━━━ STUDIETEKST ━━━

Uiteindelijk heeft de rechtbank de vorderingen van de eiser afgewezen en hem veroordeeld in de proceskosten. De rechtbank benadrukte dat het recht op toegang tot de rechter niet mag leiden tot misbruik van procesrecht, maar dat de vordering van de eiser niet evident ongegrond was. De kosten aan de zijde van de gedaagden werden begroot op € 1.782, inclusief griffierecht en salaris advocaat, en de eiser werd veroordeeld tot betaling van deze kosten, vermeerderd met wettelijke rente.

Uitspraak

vonnis

RECHTBANK AMSTERDAM

Afdeling privaatrecht
zaaknummer / rolnummer: C/13/692168 / HA ZA 20-1091
Vonnis van 16 juni 2021
in de zaak van
[eiser],
wonende te [woonplaats] ,
eiser,
advocaat mr. C.P. B . Kroep te Enschede,
tegen
1. de coöperatie
COÖPERATIEVE RABOBANK U.A.,
gevestigd te Amsterdam,
2. de besloten vennootschap met beperkte aansprakelijkheid
RABO GROEN BANK B .V.,
gevestigd te Utrecht,
gedaagden,
advocaat mr. R.M. Vermaire te Utrecht.
Partijen zullen hierna [eiser] en Rabobank c.s. worden genoemd.

1.De procedure

1.1.
Het verloop van de procedure blijkt uit:
  • de dagvaarding van 19 oktober 2020, met producties,
  • de conclusie van antwoord, met producties,
  • het tussenvonnis van 10 maart 2021,
  • het proces-verbaal van mondelinge behandeling van 29 april 2021, met de daarin genoemde stukken,
  • de brief van Rabobank c.s. van 25 mei 2021 met opmerkingen op het proces-verbaal,
  • de e-mail van [eiser] van 27 mei 2021 met opmerkingen op het proces-verbaal.
1.2.
Ten slotte is vonnis bepaald.

2.De feiten

2.1.

━━━

→ OPDRACHTEN:
a: Op welk bedrag werden in het vonnis de kosten aan de zijde van de gedaagden begroot?
b: Kopieer uit het vonnis letterlijk alles vanaf "Uiteindelijk heeft de" tot en met "met wettelijke rente.".
c: Maak het vonnis verder af vanaf de plek waar de tekst stopt.

━━━ BESCHIKBARE GEGEVENS ━━━

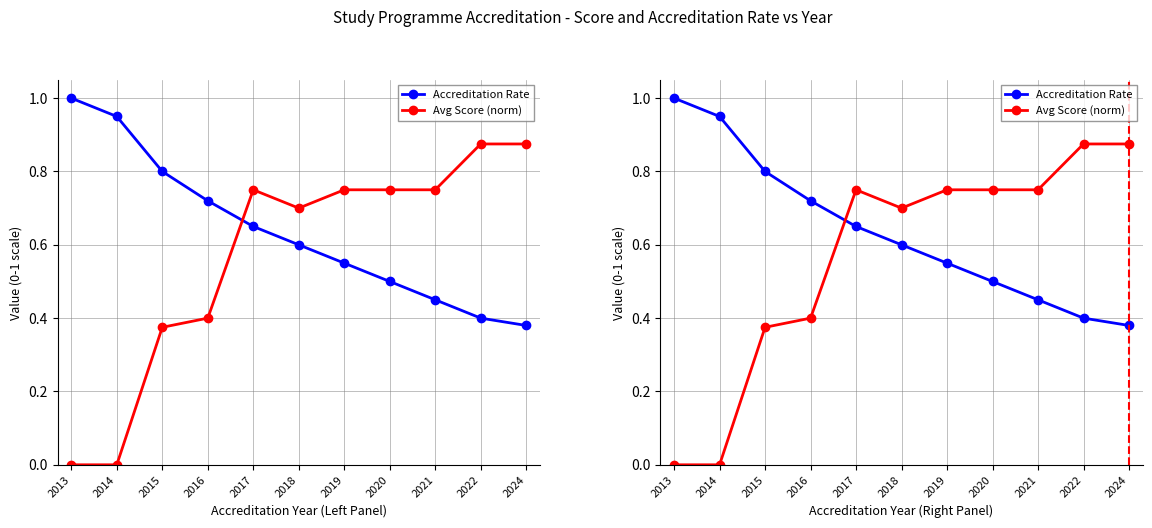

At which label does Avg Score (norm) reach its minimum?

2013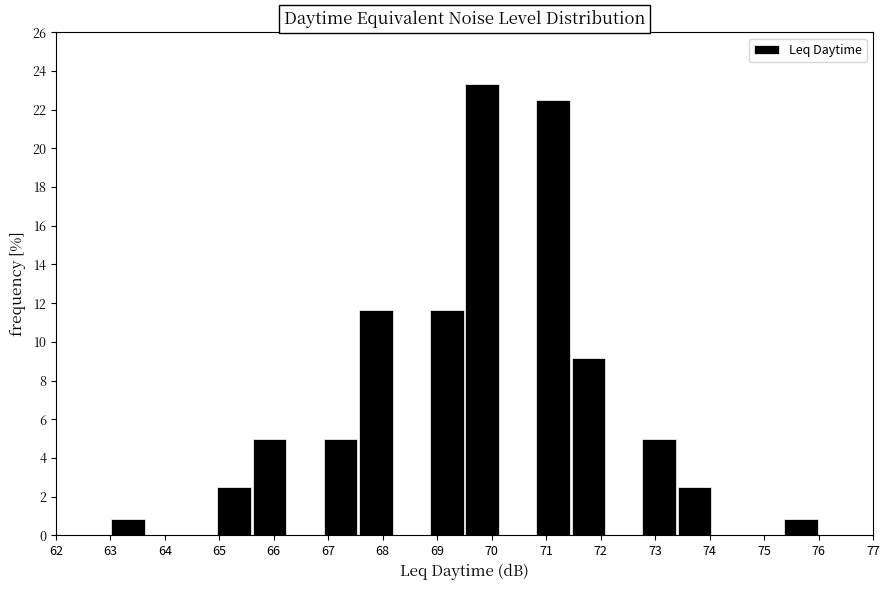

Reading left to right, transcribe this chart: for each bar, give the range it covers on the x-axis and its height. Neither the bar edges nor the heights are printed on the chart, so give them approximately, as read against the axes.

63.00 to 63.65: 0.8
63.65 to 64.30: 0
64.30 to 64.95: 0
64.95 to 65.60: 2.6
65.60 to 66.25: 5.0
66.25 to 66.90: 0
66.90 to 67.55: 5.0
67.55 to 68.20: 11.6
68.20 to 68.85: 0
68.85 to 69.50: 11.6
69.50 to 70.15: 23.4
70.15 to 70.80: 0
70.80 to 71.45: 22.6
71.45 to 72.10: 9.2
72.10 to 72.75: 0
72.75 to 73.40: 5.0
73.40 to 74.05: 2.6
74.05 to 74.70: 0
74.70 to 75.35: 0
75.35 to 76.00: 0.8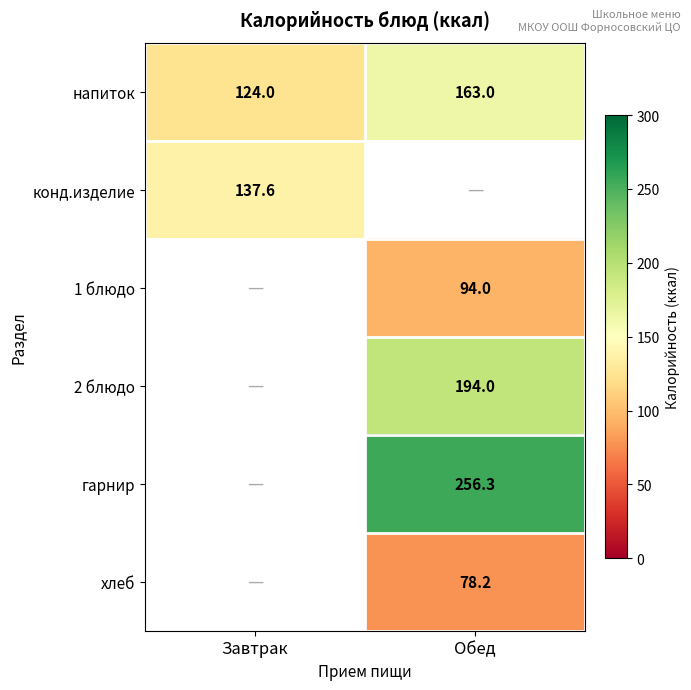

The 2 блюдо series shows 44.7 at Обед. True or false?

False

━━━

→ ANTWOORDEN:
a: Op € 1.782, inclusief griffierecht en salaris advocaat.

b:
Uiteindelijk heeft de rechtbank de vorderingen van de eiser afgewezen en hem veroordeeld in de proceskosten. De rechtbank benadrukte dat het recht op toegang tot de rechter niet mag leiden tot misbruik van procesrecht, maar dat de vordering van de eiser niet evident ongegrond was. De kosten aan de zijde van de gedaagden werden begroot op € 1.782, inclusief griffierecht en salaris advocaat, en de eiser werd veroordeeld tot betaling van deze kosten, vermeerderd met wettelijke rente.

c:
Bij notariële akte van 21 november 2001 (hierna: de hypotheekakte) hebben de ouders van [eiser] een recht van (eerste) hypotheek verstrekt aan (de rechtsvoorgangers van) Rabobank c.s., op de aan hen in eigendom toebehorende boerderij, bestaande uit een woonhuis, diverse bijgebouwen, erf en weilanden, staande en gelegen aan de [adres] (hierna: de boerderij). De hypotheekakte houdt, voor zover van belang, het volgende in:
‘De comparanten onder A genoemd verklaarden dat vermelde hypotheek is verleend (…)
op:
Onderpand
l. De boerderij, bestaande uit het woonhuis met kantoren, verdere opstallen, ondergrond,
erf, tuin, bos, bouw- en weiland, staande en gelegen aan en nabij de [adres] , gemeente [gemeente] (…) zulks met uitzondering van een gedeelte groot ongeveer vijftig aren van het perceel sectie [sectienr. 1] , nummer [perceelnr. 1] , zoals in erfpacht uitgegeven, blijkens een akte op heden verleden voor mij, notaris en een gedeelte groot ongeveer twintig aren van het perceel sectie [sectienr. 2] nummer [perceelnr. 2] , zoals is afgestaan blijkens een akte van levering, op heden verleden voor mij, notaris.’
2.2.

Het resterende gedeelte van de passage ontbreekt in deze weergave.